Van der Meer & Schoep verhuist in 1959 naar de Industrieweg in de Spaanse Polder. Drie jaar later opent ook de Bakkerij Zuid op een bedrijventerrein aan de Dynamostraat. De afzet groeit verder met de introductie van het King Corn brood halverwege de jaren ’60. Dit eerste merkbrood is langer houdbaar en wordt ondersteund met een uitgekiende campagne. Bovendien zou het geïnspireerd zijn op het ‘Zweedse wittebrood’ uit 1945, waar veel Nederlanders natuurlijk goede herinneringen aan bewaarden.

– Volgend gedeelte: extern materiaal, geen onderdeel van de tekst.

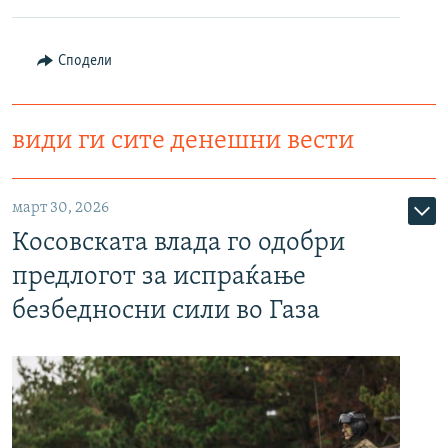
Сподели
види ги сите денешни вести
март 30, 2026
Косовската влада го одобри
предлогот за испраќање
безбедносни сили во Газа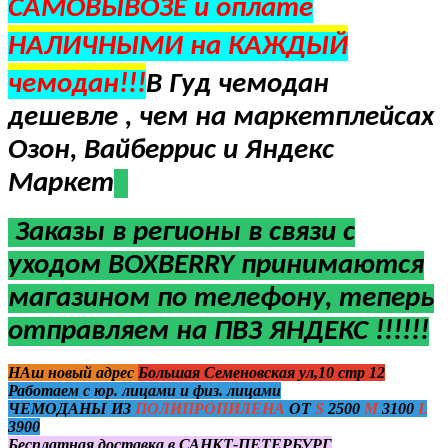
САМОВЫВОЗЕ и оплате
НАЛИЧНЫМИ на КАЖДЫЙ
чемодан!!!
В Гуд чемодан
дешевле , чем на маркетплейсах
Озон, Вайберрис и Яндекс
Маркет
Заказы в регионы в
связи с
уходом BOXBERRY
принимаются
магазином по телефону, теперь
отправляем на ПВЗ ЯНДЕКС !!!!!!
НАш новый адрес
Большая Семеновская ул,10 стр 12
Работаем с юр. лицами и физ. лицами
ЧЕМОДАНЫ ИЗ
ПОЛИПРОПИЛЕНА
ОТ
S
2500
M
3100
L
3900
Бесплатная доставка в САНКТ-ПЕТЕРБУРГ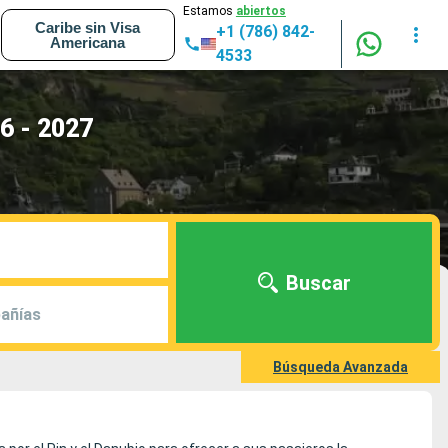
Estamos
abiertos
Caribe sin Visa
+1 (786) 842-
Americana
4533
6 - 2027
Buscar
añías
Búsqueda Avanzada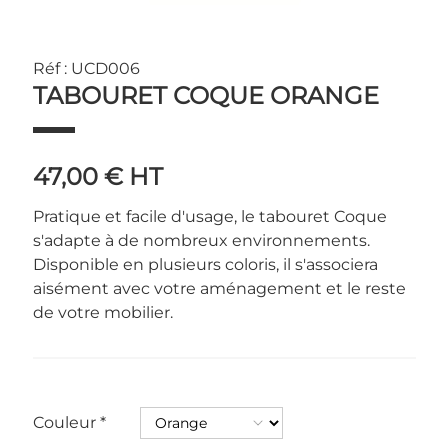
Réf : UCD006
TABOURET COQUE ORANGE
47,00 €
HT
Pratique et facile d'usage, le tabouret Coque
s'adapte à de nombreux environnements.
Disponible en plusieurs coloris, il s'associera
aisément avec votre aménagement et le reste
de votre mobilier.
Couleur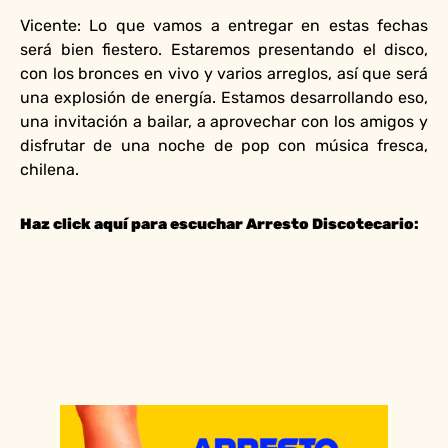
Vicente: Lo que vamos a entregar en estas fechas
será bien fiestero. Estaremos presentando el disco,
con los bronces en vivo y varios arreglos, así que será
una explosión de energía. Estamos desarrollando eso,
una invitación a bailar, a aprovechar con los amigos y
disfrutar de una noche de pop con música fresca,
chilena.
Haz click aquí para escuchar Arresto Discotecario
: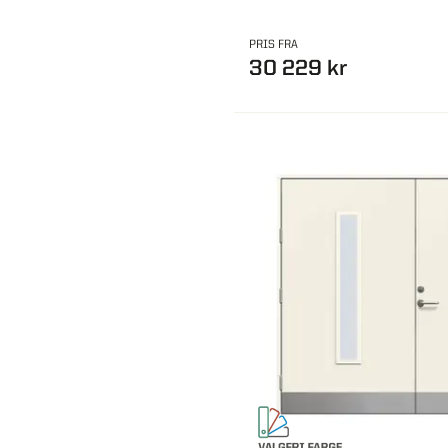
PRIS FRA
30 229 kr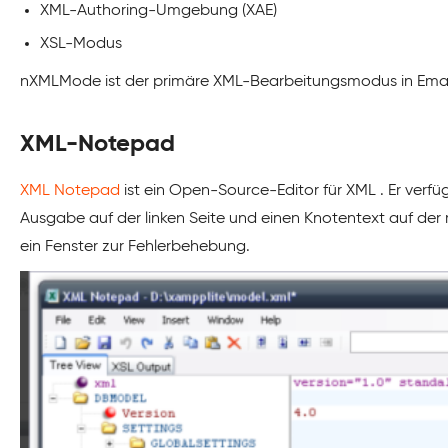
XML-Authoring-Umgebung (XAE)
XSL-Modus
nXMLMode ist der primäre XML-Bearbeitungsmodus in Emacs
XML-Notepad
XML Notepad
ist ein Open-Source-Editor für XML . Er verf
Ausgabe auf der linken Seite und einen Knotentext auf der 
ein Fenster zur Fehlerbehebung.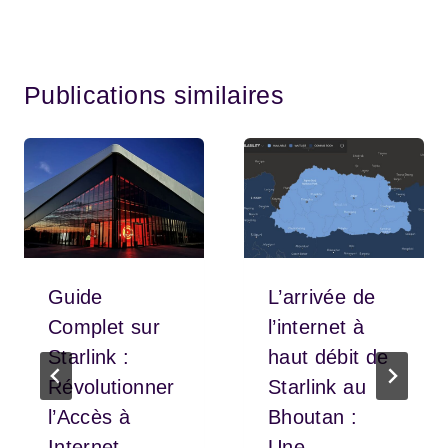
Publications similaires
Guide
L’arrivée de
Complet sur
l’internet à
Starlink :
haut débit de
Révolutionner
Starlink au
l’Accès à
Bhoutan :
Internet
Une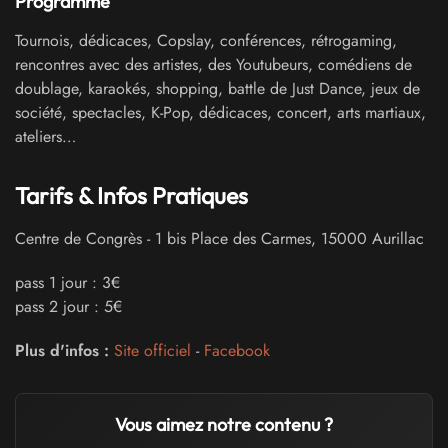
Programme
Tournois, dédicaces, Copslay, conférences, rétrogaming,
rencontres avec des artistes, des Youtubeurs, comédiens de
doublage, karaokés, shopping, battle de Just Dance, jeux de
société, spectacles, K-Pop, dédicaces, concert, arts martiaux,
ateliers…
Tarifs & Infos Pratiques
Centre de Congrès
-
1 bis Place des Carmes
,
15000
Aurillac
pass 1 jour : 3€
pass 2 jour : 5€
Plus d'infos :
Site officiel
-
Facebook
Vous aimez notre contenu ?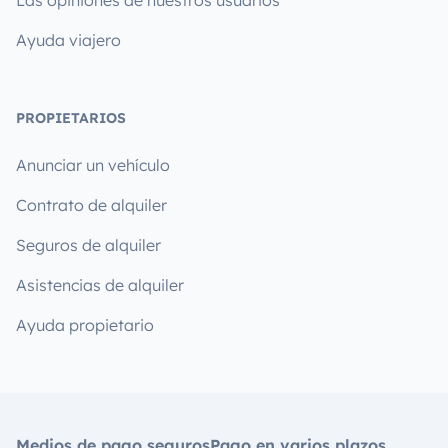
Las opiniones de nuestros usuarios
Ayuda viajero
PROPIETARIOS
Anunciar un vehículo
Contrato de alquiler
Seguros de alquiler
Asistencias de alquiler
Ayuda propietario
Medios de pago seguros
Pago en varios plazos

De locatie Spaanse Polder blijft rond 1975 als enige over. Rond 1980 bestrijkt het bedrijf een verzorgingsgebied van twee miljoen inwoners, waarvan een half miljoen het brood van Van der Meer & Schoep eten. De productie van een bakkerij wordt in ‘balen’ uitgedrukt: het verbruikte bloem in balen van elk 50 kg. Uit een baal worden ongeveer 88 hele broden gebakken. Van der Meer & Schoep haalt in de jaren ’80 een dagproductie van 6.000 balen en is daarmee dan een van de grootste bakkers van Nederland.
Schaalvergroting
De schaalvergroting blijft doorzetten. In de jaren ’60 sluit Van der Meer & Schoep zich al aan bij houdstermaatschappij SITOS, die de centrale directie voert. In 1970 wordt SITOS door Meneba NV overgenomen, dat in 1989 door het Australische Goodman Fielder Wattie wordt gekocht. Daaruit ontstaat op 1 januari 1995 de groep Quality Bakers, die weer in juli 2000 onderdeel wordt van Kamps uit Duitsland. Kamps wordt op zijn beurt in oktober 2002 overgenomen door Barilla uit Italië. De naam ‘Quality Bakers Nederland BV’ wordt per 1 januari 2003 gewijzigd in ‘Kamps Nederland BV’. Inmiddels is de locatie in de Spaanse Polder na een periode als ‘Bakkersland Rotterdam’ onderdeel van Goedhart Borgesius.